The older and more developed version was the Matlab/Octave version. It is mature, and works very well for all problems that most users will ever encounter. However, it turned out over time that there were some problems with it:

1. Obviously, the Matlab version requires a Matlab installation. Matlab is a great environment with lots of convenience also for the user. However, even though licenses are available in many academic institutions, Matlab is still a heavy dependency. And there have been academic institutions where this is a problem. Hence, Octave support has been added with version 7.
2. The Matlab/Octave version follows a framework approach. Roughly speaking, it works a little like a prefabricated building that is delivered as a black box with a construction team. You can customize some aspects (here: the grid size, laser fields etc.), but the general outline is fixed. If you want to implement a use-case that was not envisioned by the code creators, this is generally doable, but becomes complex pretty quickly.

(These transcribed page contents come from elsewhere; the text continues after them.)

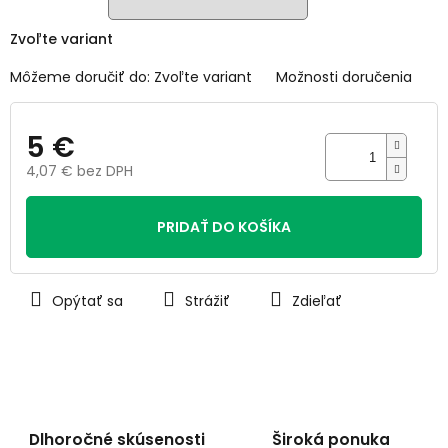
Zvoľte variant
Môžeme doručiť do:
Zvoľte variant
Možnosti doručenia
5 €
4,07 € bez DPH
Jednotková
cena:
PRIDAŤ DO KOŠÍKA
Opýtať sa
Strážiť
Zdieľať
Dlhoročné skúsenosti
Široká ponuka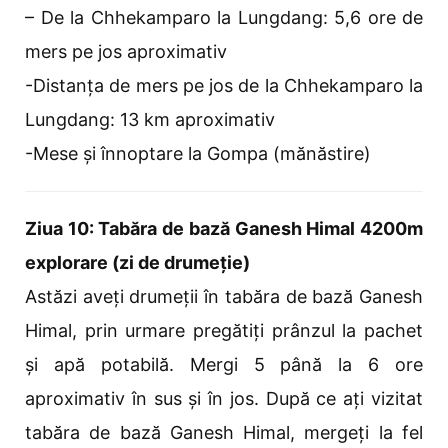
– De la Chhekamparo la Lungdang: 5,6 ore de
mers pe jos aproximativ
-Distanța de mers pe jos de la Chhekamparo la
Lungdang: 13 km aproximativ
-Mese și înnoptare la Gompa (mănăstire)
Ziua 10: Tabăra de bază Ganesh Himal 4200m
explorare (zi de drumeție)
Astăzi aveți drumeții în tabăra de bază Ganesh
Himal, prin urmare pregătiți prânzul la pachet
și apă potabilă. Mergi 5 până la 6 ore
aproximativ în sus și în jos. După ce ați vizitat
tabăra de bază Ganesh Himal, mergeți la fel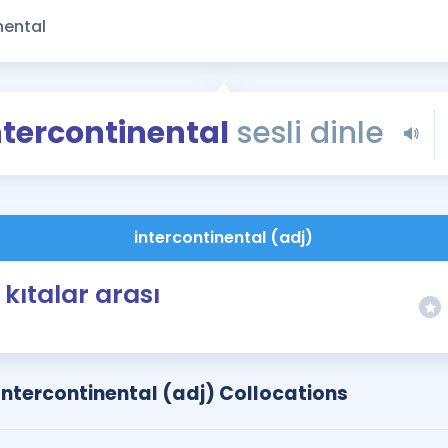
Kampanyalar
Eğitim ve Kitaplar
Blog
YDS - YÖKDİL Tüm S
ntercontinental
sesli dinle
İngilizce Gram
İngilizce Gramer
intercontinental (adj)
kıtalar arası
Intercontinental (adj) Collocations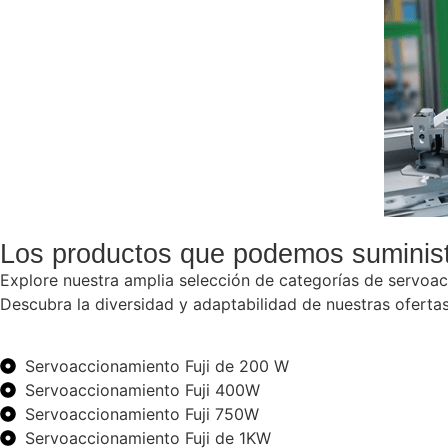
Los productos que podemos suminist
Explore nuestra amplia selección de categorías de servoacc
Descubra la diversidad y adaptabilidad de nuestras ofert
Servoaccionamiento Fuji de 200 W
Servoaccionamiento Fuji 400W
Servoaccionamiento Fuji 750W
Servoaccionamiento Fuji de 1KW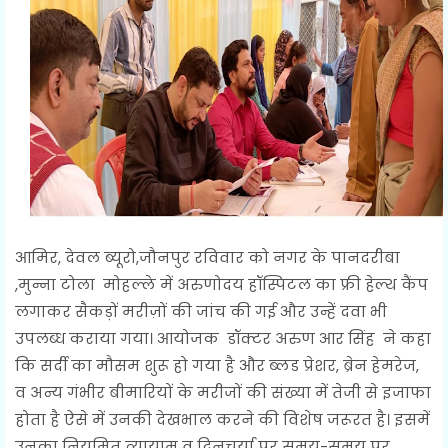
आमिर, देवल ब्यूरो,जौनपुर रविवार को नगर के पानदरीबा
,मुन्ना टोला मोहल्ले में अरुणोदय हॉस्पिटल का फ्री हेल्थ कैंप
लगाकर सैकड़ों मरीज़ों की जांच की गई और उन्हें दवा भी
उपलब्ध कराया गया। आयोजक डॉक्टर अरुण आर सिंह ने कहा
कि सर्दी का मौसम शुरू हो गया है और ब्लड प्रेशर, ब्रेन हेमरेज,
व अन्य गंभीर बीमारियों के मरीजों की संख्या में तेजी से इजाफा
होता है ऐसे में उनकी देखभाल करने की विशेष जरूरत है। इसमें
उनका नियमित व्यायाम व दिनचर्या पर समय-समय पर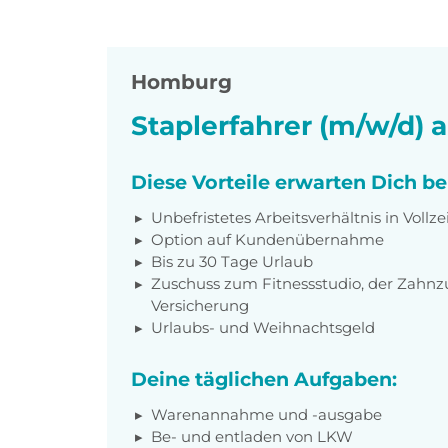
Homburg
Staplerfahrer (m/w/d) 
Diese Vorteile erwarten Dich b
Unbefristetes Arbeitsverhältnis in Vollze
Option auf Kundenübernahme
Bis zu 30 Tage Urlaub
Zuschuss zum Fitnessstudio, der Zahnz
Versicherung
Urlaubs- und Weihnachtsgeld
Deine täglichen Aufgaben:
Warenannahme und -ausgabe
Be- und entladen von LKW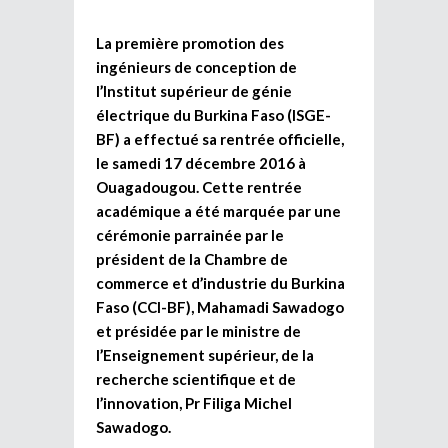
La première promotion des
ingénieurs de conception de
l’Institut supérieur de génie
électrique du Burkina Faso (ISGE-
BF) a effectué sa rentrée officielle,
le samedi 17 décembre 2016 à
Ouagadougou. Cette rentrée
académique a été marquée par une
cérémonie parrainée par le
président de la Chambre de
commerce et d’industrie du Burkina
Faso (CCI-BF), Mahamadi Sawadogo
et présidée par le ministre de
l’Enseignement supérieur, de la
recherche scientifique et de
l’innovation, Pr Filiga Michel
Sawadogo.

There were some more ideas, for example the C++11 standard, or the idea of doing test-driven development with Wavepacket, but that was the main driver for trying to get another project running. Over time, most reasons have vanished, for example, version 7 of the Matlab version will run (mostly?) under GNU Octave. And a lot of potential advantages turned out to be dead ends; for example, the C++ version supports density operators in a grid representation, but open systems are usually defined in terms of Hamiltonian eigenstates. However, there still remains the second issue: Non-standard use cases are difficult to do, even though they are rather rare. Two examples:

• You want to approximate a thermal density operator with a set of random thermal wave functions, propagate this set of wavefunctions in time and calculate expectation values by averaging over them (see, for example, https://doi.org/10.1063/1.4862739 and references therein).
• You want to propagate an open quantum system with memory effects. Several approaches, for example HEOM or Tannor's approaches (e.g. https://doi.org/10.1063/1.479669) store the memory of the bath in auxiliary density matrices that are coupled to the "real" density matrix. Your task, then, is to propagate this set of N+1 density matrices together in time.

Such use cases which typically appear in the context of open and thermal quantum systems, benefit from a different approach, the toolbox approach. Coming back to the house analogy, you would not get a house, but lots of standard components, say, window frames in all sizes, and all required tools, from which you build your own house. The drawback is that building a standard house is slightly more involved, but you can do custom designs without digging too deep into details. For a standard wavepacket propagation, you would get a lot of default components, like grids, operators etc., which you "only" need to plug together to represent your final differential equations.

This is the general approach taken by the C++ version. You get a propagator that encapsulates the concrete differential equation, and which you can apply to multiple random thermal wavefunctions without problems. Or you define a system of equations for your bath with memory and propagate multiple density operators in parallel.

However, this flexibility comes with a cost: Certain things are more cumbersome to implement than in the Matlab/Octave version's framework approach, for example the split-operator method, which is why these are less supported in the C++ version compared to the Matlab/Octave version.

Put together, this hopefully explains the suggestion from the short comparison: If in doubt, use the Matlab/Octave version, it will get you very far with a rather low entry barrier. If you want to do one of these special things that do not fit into the "setup(); propagate(); finish()" scheme, seriously consider the C++/Python version.